## Activity
Give back the lines of the records exactly, starting at the first and ending at the one with "Rendered at 1241 by 1754 pixels.".

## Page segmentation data
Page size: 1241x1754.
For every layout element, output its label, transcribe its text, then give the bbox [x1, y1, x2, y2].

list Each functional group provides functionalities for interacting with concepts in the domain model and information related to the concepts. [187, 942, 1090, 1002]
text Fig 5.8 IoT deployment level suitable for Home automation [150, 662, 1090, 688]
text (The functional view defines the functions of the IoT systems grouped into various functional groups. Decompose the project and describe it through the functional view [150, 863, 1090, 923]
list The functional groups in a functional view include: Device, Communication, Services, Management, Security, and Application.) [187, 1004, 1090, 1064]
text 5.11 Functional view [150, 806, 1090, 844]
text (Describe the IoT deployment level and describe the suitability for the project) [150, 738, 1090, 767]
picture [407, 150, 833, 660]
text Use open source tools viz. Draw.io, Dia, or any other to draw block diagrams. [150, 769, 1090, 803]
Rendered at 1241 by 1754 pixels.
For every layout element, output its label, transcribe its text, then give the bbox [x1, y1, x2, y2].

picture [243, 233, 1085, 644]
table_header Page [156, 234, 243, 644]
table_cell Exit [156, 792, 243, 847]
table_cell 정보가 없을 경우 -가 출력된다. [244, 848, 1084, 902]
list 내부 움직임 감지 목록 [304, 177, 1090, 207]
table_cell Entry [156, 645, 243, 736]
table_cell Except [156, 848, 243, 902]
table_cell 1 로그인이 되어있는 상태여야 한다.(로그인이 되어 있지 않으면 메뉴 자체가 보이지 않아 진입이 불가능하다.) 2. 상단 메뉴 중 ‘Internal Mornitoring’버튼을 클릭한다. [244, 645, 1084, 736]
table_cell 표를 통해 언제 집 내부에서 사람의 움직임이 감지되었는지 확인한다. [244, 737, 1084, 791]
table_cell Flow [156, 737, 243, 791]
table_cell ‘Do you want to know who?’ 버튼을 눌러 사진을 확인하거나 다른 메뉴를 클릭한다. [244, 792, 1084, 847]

## Exercise output
Page size: 1241x1754.
For every layout element, output its label, transcribe its text, then give the bbox [x1, y1, x2, y2].

list Each functional group provides functionalities for interacting with concepts in the domain model and information related to the concepts. [187, 942, 1090, 1002]
text Fig 5.8 IoT deployment level suitable for Home automation [150, 662, 1090, 688]
text (The functional view defines the functions of the IoT systems grouped into various functional groups. Decompose the project and describe it through the functional view [150, 863, 1090, 923]
list The functional groups in a functional view include: Device, Communication, Services, Management, Security, and Application.) [187, 1004, 1090, 1064]
text 5.11 Functional view [150, 806, 1090, 844]
text (Describe the IoT deployment level and describe the suitability for the project) [150, 738, 1090, 767]
picture [407, 150, 833, 660]
text Use open source tools viz. Draw.io, Dia, or any other to draw block diagrams. [150, 769, 1090, 803]
Rendered at 1241 by 1754 pixels.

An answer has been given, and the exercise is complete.